• [EXERCISE INSTRUCTIONS]:
Exactly the lines from the one containing "html: <div><span>浏览(<span>B</span>)...</span></div> ->" through the final line of the data below, with pictures omitted, make up the answer.

• [PROVIDED DATA]:
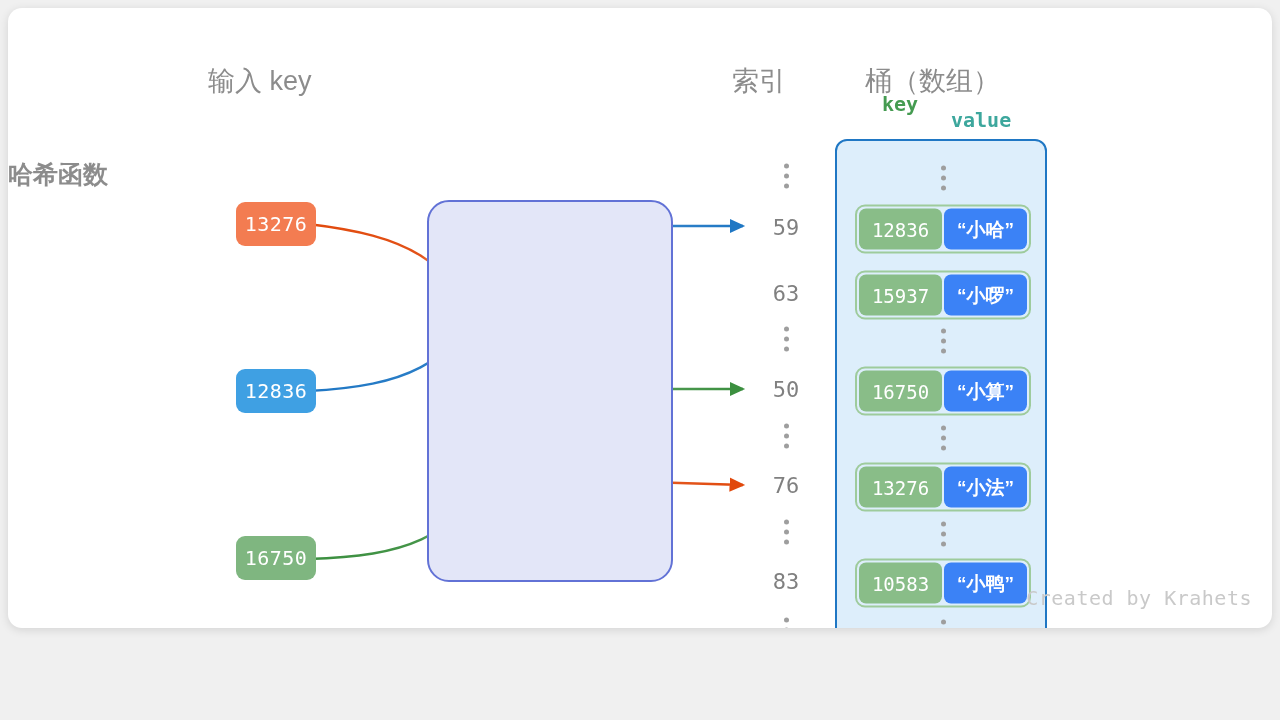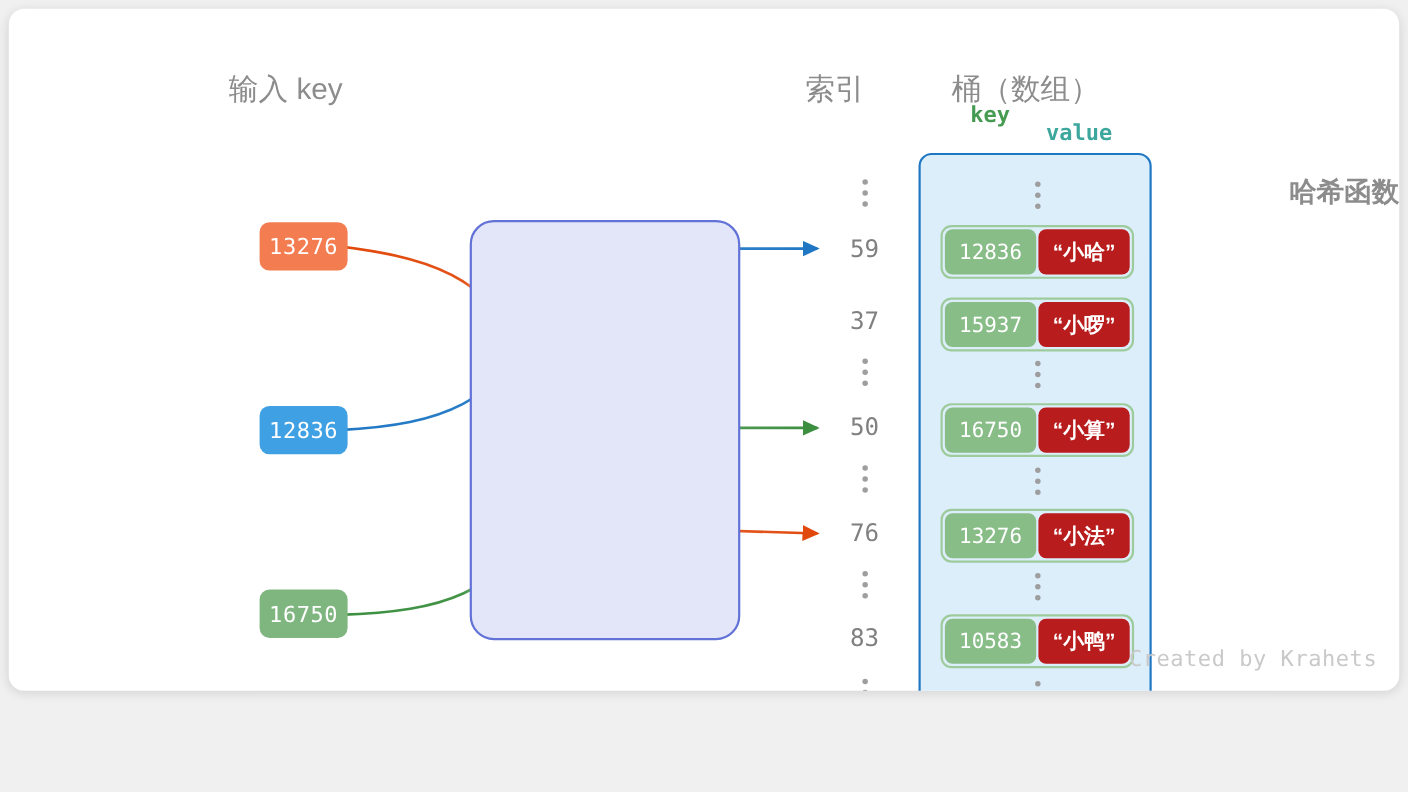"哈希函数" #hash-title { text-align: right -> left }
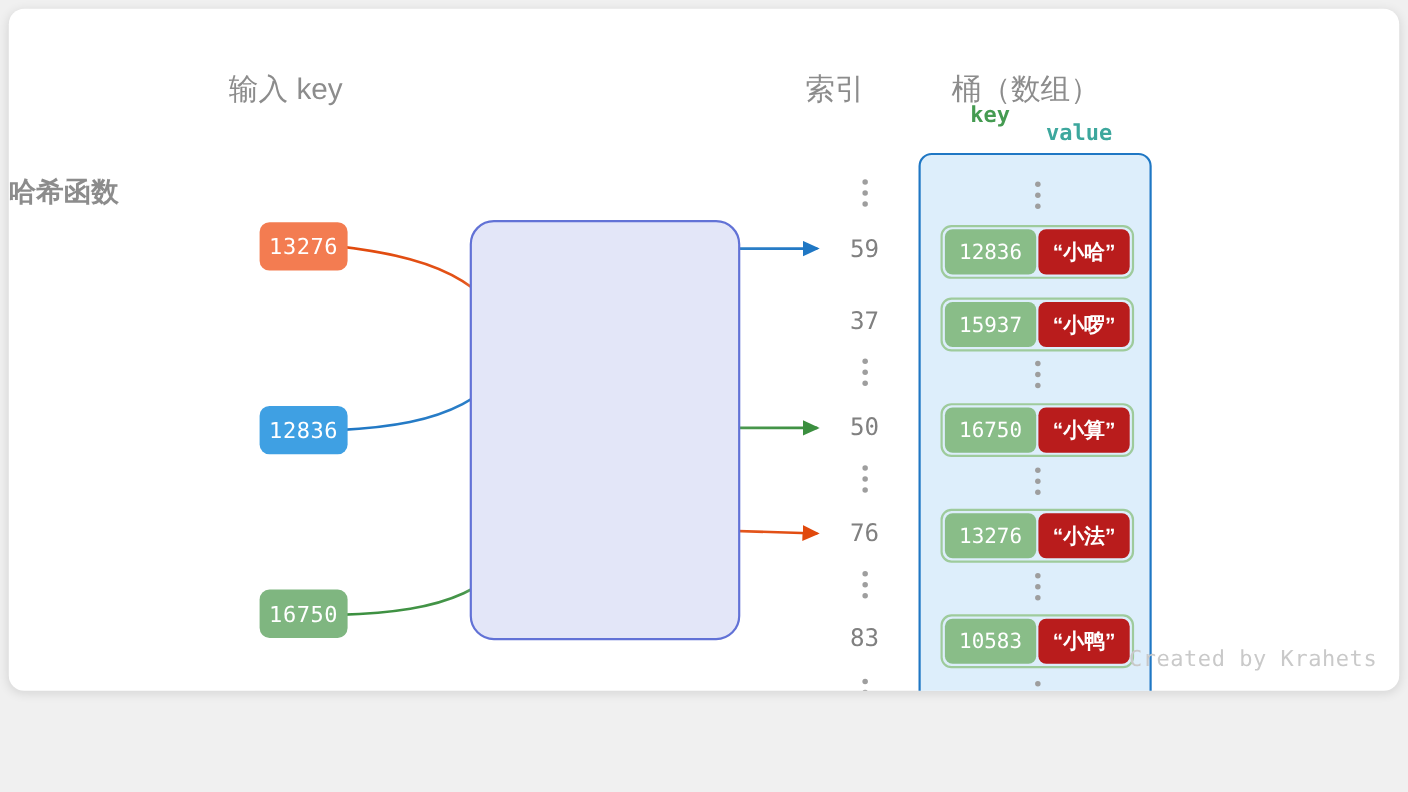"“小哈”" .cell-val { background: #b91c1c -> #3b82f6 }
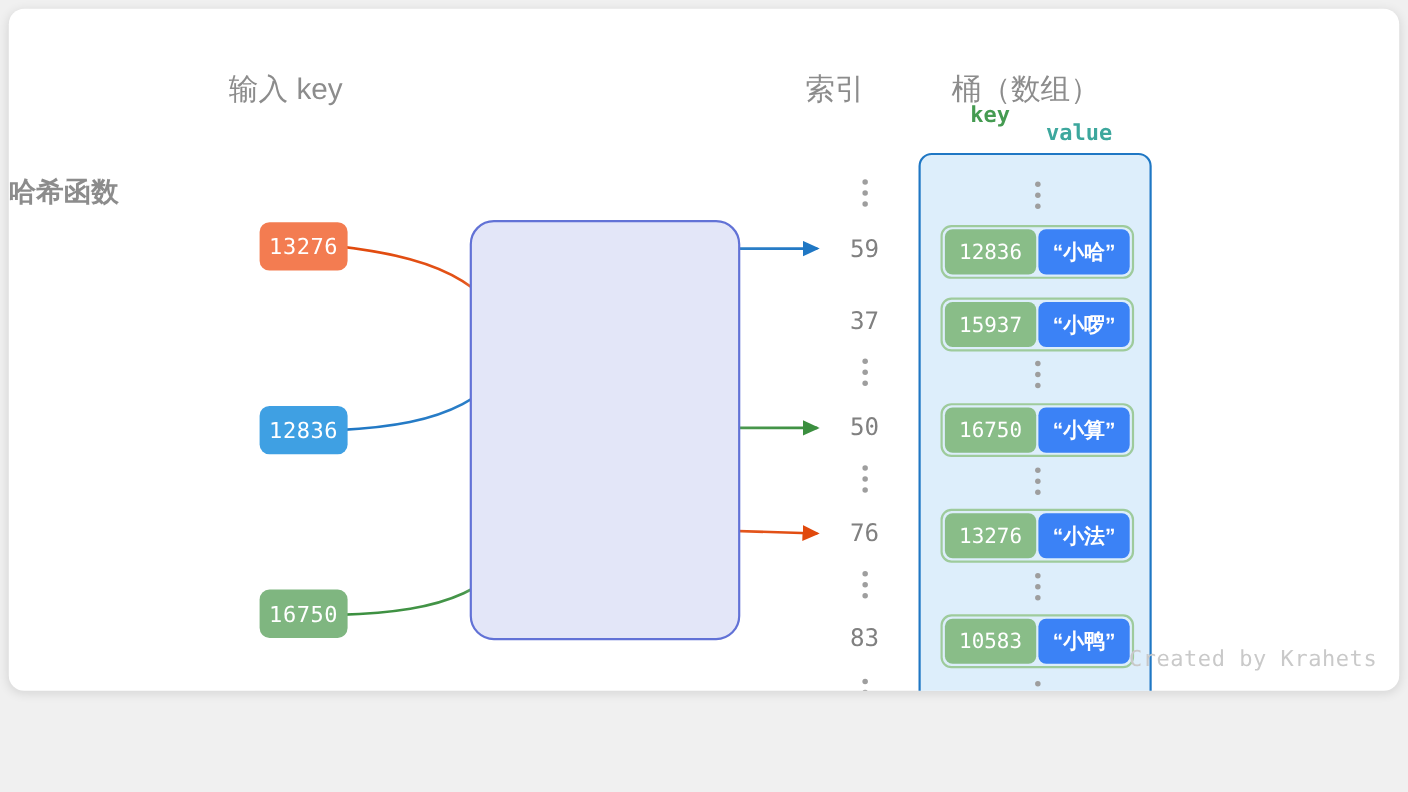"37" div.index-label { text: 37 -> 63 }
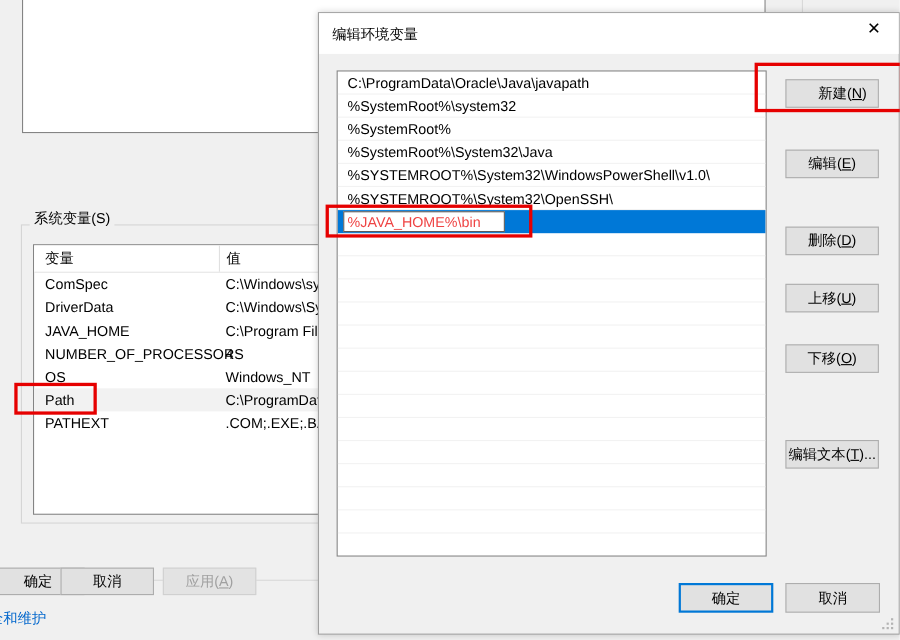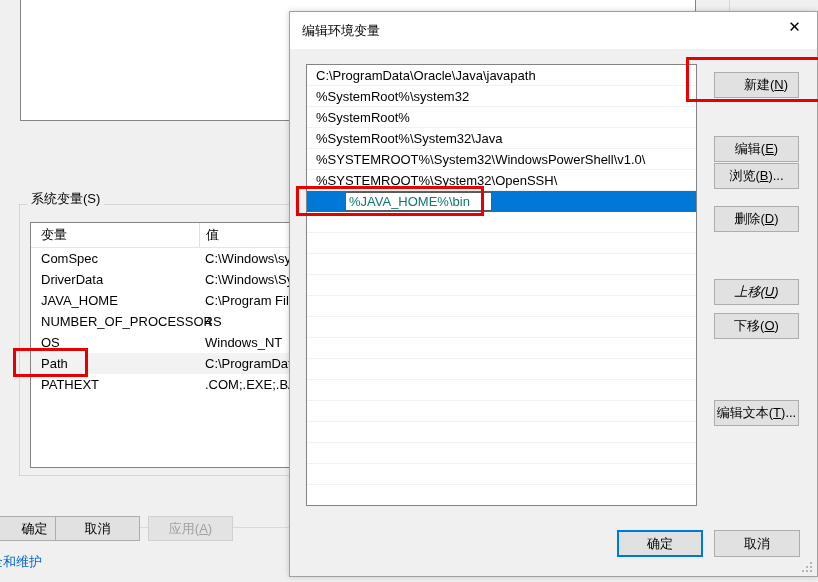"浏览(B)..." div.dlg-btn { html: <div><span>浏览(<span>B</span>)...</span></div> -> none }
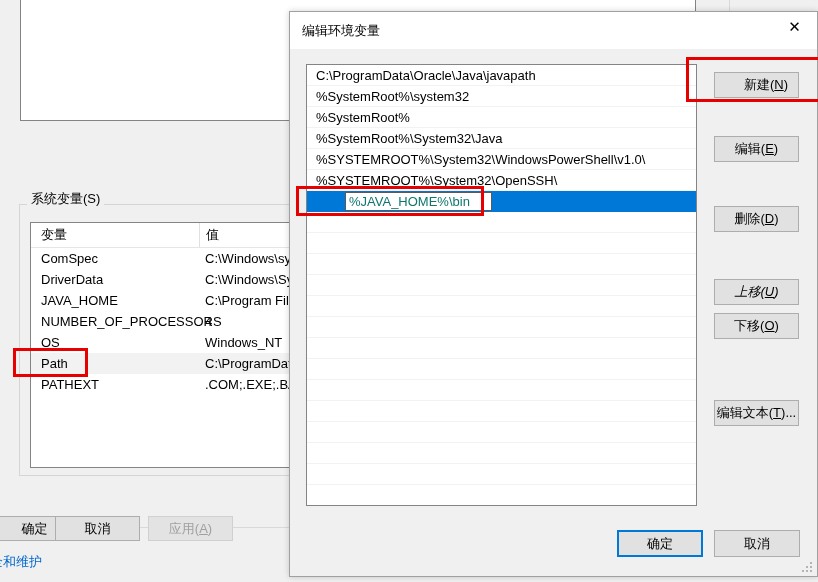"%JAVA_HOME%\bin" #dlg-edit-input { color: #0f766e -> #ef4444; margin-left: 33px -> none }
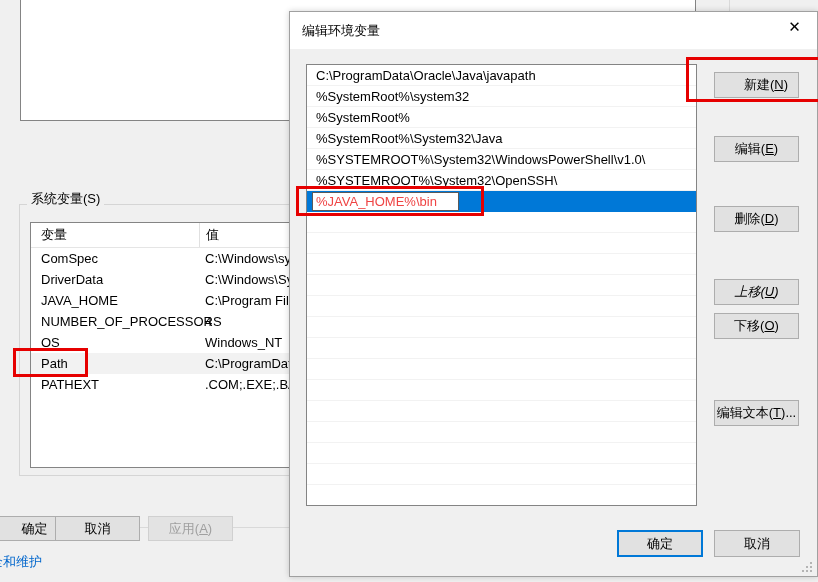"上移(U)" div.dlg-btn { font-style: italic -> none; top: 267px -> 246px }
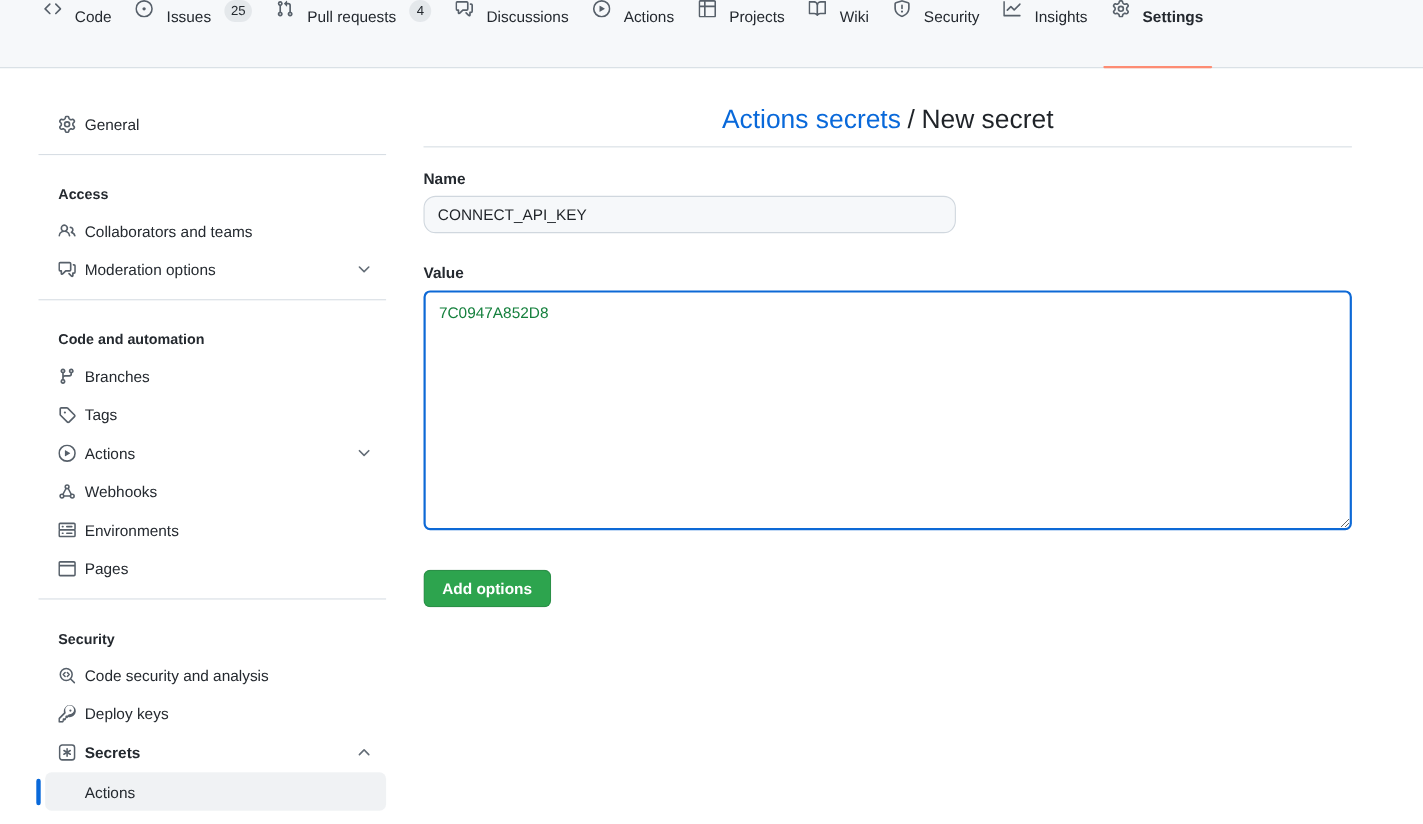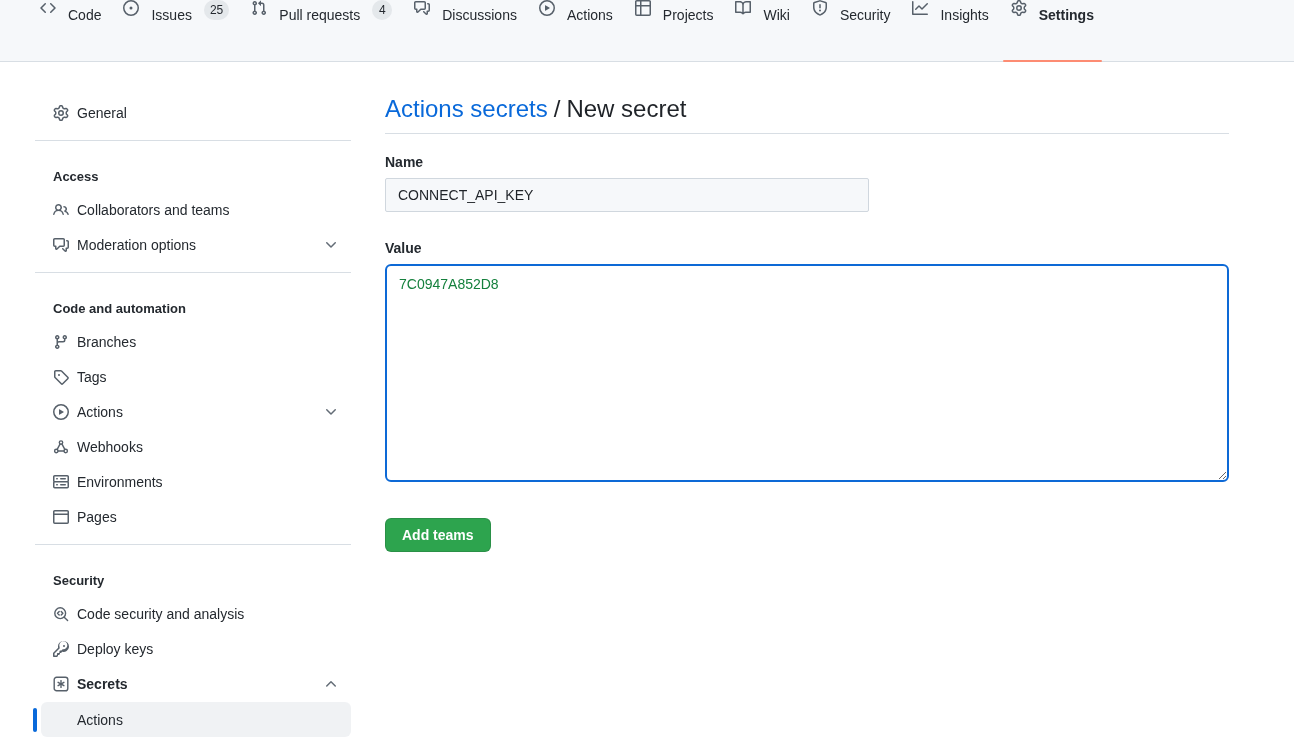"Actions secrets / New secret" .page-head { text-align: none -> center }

• [YOUR SOLUTION]:
"浏览(B)..." div.dlg-btn { html: <div><span>浏览(<span>B</span>)...</span></div> -> none }
"%JAVA_HOME%\bin" #dlg-edit-input { color: #0f766e -> #ef4444; margin-left: 33px -> none }
"上移(U)" div.dlg-btn { font-style: italic -> none; top: 267px -> 246px }
"Actions secrets / New secret" .page-head { text-align: none -> center }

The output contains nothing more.